Centre for Migration Studies, University of Ghana Joins £20m Global Research Hub

The Centre for Migration Studies (CMS) at the University of Ghana, is set to play a key role in a £20 million global research hub – funded through UKRI’s Global Challenges Research Fund (GCRF) and led by Coventry University’s Centre for Trust, Peace and Social Relations (CTPSR) – announced by UK Research and Innovation (UKRI) on 22nd January 2019 as part an ambitious new approach to tackle some of the world’s most pressing challenges.  This was recently shared by Professor Joseph Kofi Teye, Director of the Centre for Migration Studies.

The UKRI GCRF South-South Migration, Inequality and Development Hub will see CMS collaborate with universities and organisations from across the world to explore how the movement of people in the Global South is affecting inequality and development in less developed regions.

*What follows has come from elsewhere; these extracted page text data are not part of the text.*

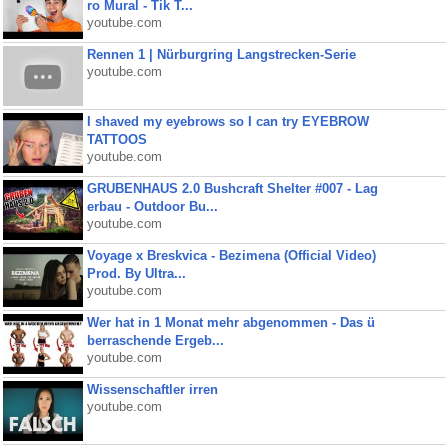
ro Mural - Tik T...
youtube.com
Rennen 1 | Nürburgring Langstrecken-Serie
youtube.com
I shaved my eyebrows so I can try EYEBROW
TATTOOS
youtube.com
GRUBENHAUS 2.0 Bushcraft Shelter #007 - Lag
erbau - Outdoor Bu...
youtube.com
Voyage x Breskvica - Bezimena (Official Video)
Prod. By Ultra...
youtube.com
Wer hat in 1 Monat mehr abgenommen - Das ü
berraschende Ergeb...
youtube.com
Wissenschaftler irren
youtube.com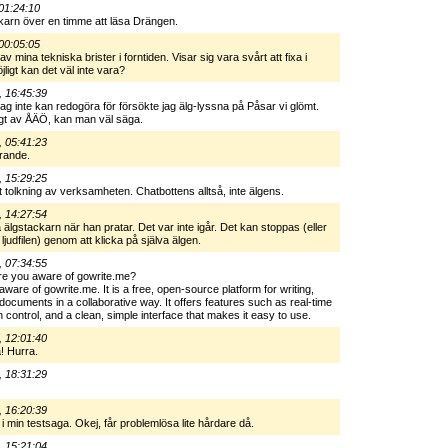
01:24:10
ckarn över en timme att läsa Drängen.
00:05:05
 av mina tekniska brister i forntiden. Visar sig vara svårt att fixa i
ligt kan det väl inte vara?
, 16:45:39
ag inte kan redogöra för försökte jag älg-lyssna på Påsar vi glömt.
ktigt av ÅÄÖ, kan man väl säga.
, 05:41:23
krande.
, 15:29:25
t tolkning av verksamheten. Chatbottens alltså, inte älgens.
, 14:27:54
älgstackarn när han pratar. Det var inte igår. Det kan stoppas (eller
 ljudfilen) genom att klicka på själva älgen.
, 07:34:55
e you aware of gowrite.me?
are of gowrite.me. It is a free, open-source platform for writing,
documents in a collaborative way. It offers features such as real-time
n control, and a clean, simple interface that makes it easy to use.
, 12:01:40
! Hurra.
, 18:31:29
, 16:20:39
 i min testsaga. Okej, får problemlösa lite hårdare då.
, 15:21:04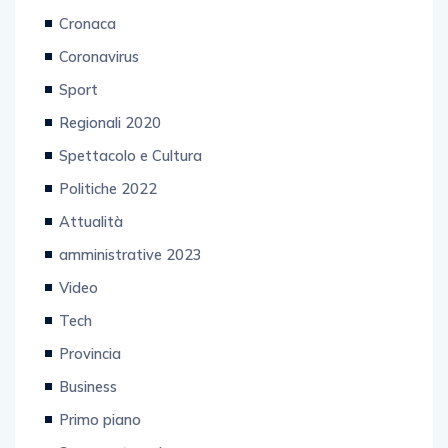
Campania
Cronaca
Coronavirus
Sport
Regionali 2020
Spettacolo e Cultura
Politiche 2022
Attualità
amministrative 2023
Video
Tech
Provincia
Business
Primo piano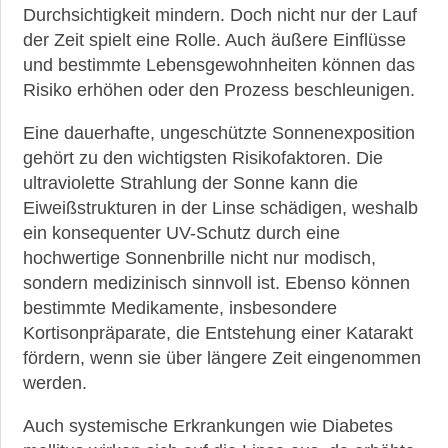
Durchsichtigkeit mindern. Doch nicht nur der Lauf
der Zeit spielt eine Rolle. Auch äußere Einflüsse
und bestimmte Lebensgewohnheiten können das
Risiko erhöhen oder den Prozess beschleunigen.
Eine dauerhafte, ungeschützte Sonnenexposition
gehört zu den wichtigsten Risikofaktoren. Die
ultraviolette Strahlung der Sonne kann die
Eiweißstrukturen in der Linse schädigen, weshalb
ein konsequenter UV-Schutz durch eine
hochwertige Sonnenbrille nicht nur modisch,
sondern medizinisch sinnvoll ist. Ebenso können
bestimmte Medikamente, insbesondere
Kortisonpräparate, die Entstehung einer Katarakt
fördern, wenn sie über längere Zeit eingenommen
werden.
Auch systemische Erkrankungen wie Diabetes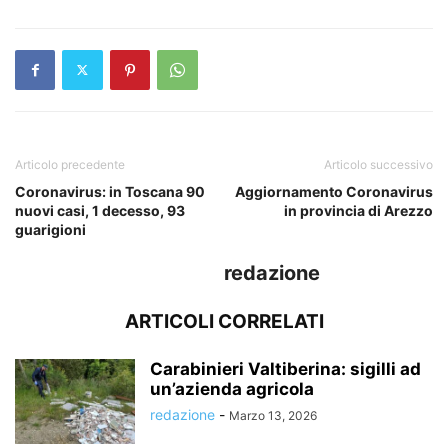
Articolo precedente
Articolo successivo
Coronavirus: in Toscana 90
Aggiornamento Coronavirus
nuovi casi, 1 decesso, 93
in provincia di Arezzo
guarigioni
redazione
ARTICOLI CORRELATI
Carabinieri Valtiberina: sigilli ad
un’azienda agricola
redazione
-
Marzo 13, 2026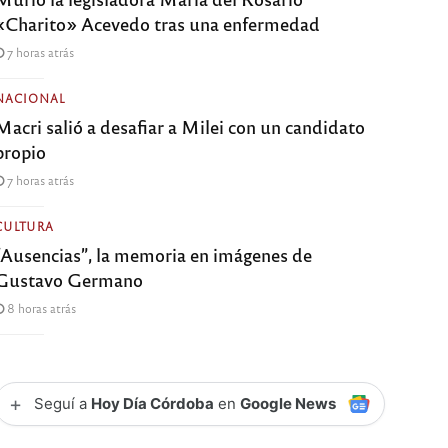
«Charito» Acevedo tras una enfermedad
7 horas atrás
NACIONAL
Macri salió a desafiar a Milei con un candidato
propio
7 horas atrás
CULTURA
“Ausencias”, la memoria en imágenes de
Gustavo Germano
8 horas atrás
+
Seguí a
Hoy Día Córdoba
en
Google News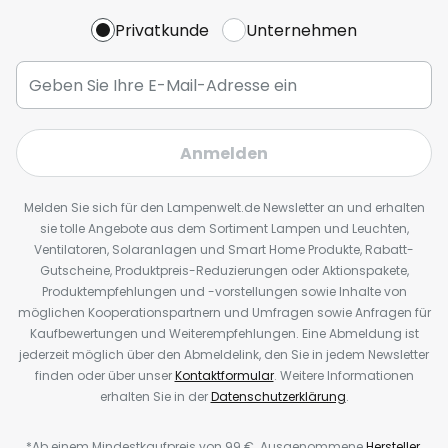
Privatkunde
Unternehmen
Anmelden
Melden Sie sich für den Lampenwelt.de Newsletter an und erhalten
sie tolle Angebote aus dem Sortiment Lampen und Leuchten,
Ventilatoren, Solaranlagen und Smart Home Produkte, Rabatt-
Gutscheine, Produktpreis-Reduzierungen oder Aktionspakete,
Produktempfehlungen und -vorstellungen sowie Inhalte von
möglichen Kooperationspartnern und Umfragen sowie Anfragen für
Kaufbewertungen und Weiterempfehlungen. Eine Abmeldung ist
jederzeit möglich über den Abmeldelink, den Sie in jedem Newsletter
finden oder über unser
Kontaktformular
. Weitere Informationen
erhalten Sie in der
Datenschutzerklärung
.
*Ab einem Mindestkaufpreis von 99 €. Ausgenommene
Hersteller
.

The initiative is thought to be the largest study into global migration undertaken anywhere in the world.

Over the next five years, the Hub will work with governments, international agencies, partners and NGOs in these countries and around the globe to maximise the benefits of South-South migration for development – and to investigate how it contributes to the delivery of UN Sustainable Development Goals (SDGs) such as ending poverty and reducing inequality.

The Hub will explore South-South migration in six global ‘corridors’ linking origin and destination countries, focusing in particular on the following routes: Nepal–Malaysia; China–Ghana; Burkina Faso–Cote D’Ivoire; Ethiopia–South Africa; Haiti–Brazil; and Egypt–Jordan.

Professor Heaven Crawley, an expert in international migration at Coventry University, will lead the Hub’s network of partners which includes:

  • 20 Leading Universities, as well as the Overseas Development Institute (ODI), PositiveNegatives, Samuel Hall and @iLabAfrica;
  • Six International Organisations – the International Organization for Migration (IOM), the International Labour Organization (ILO), the Office of the United Nations High Commissioner for Human Rights (OHCHR), the Organisation for Economic Co-operation and Development (OECD), the United Nations Development Programme (UNDP) and the United Nations Research Institute for Social Development (UNRISD); and
  • Numerous Local Organisations in the 12 countries in which the Hub will work.

 

The University of Ghana congratulates Professor Joseph Kofi Teye, one of the three co-directors of the Hub and other consortium partners for this achievement.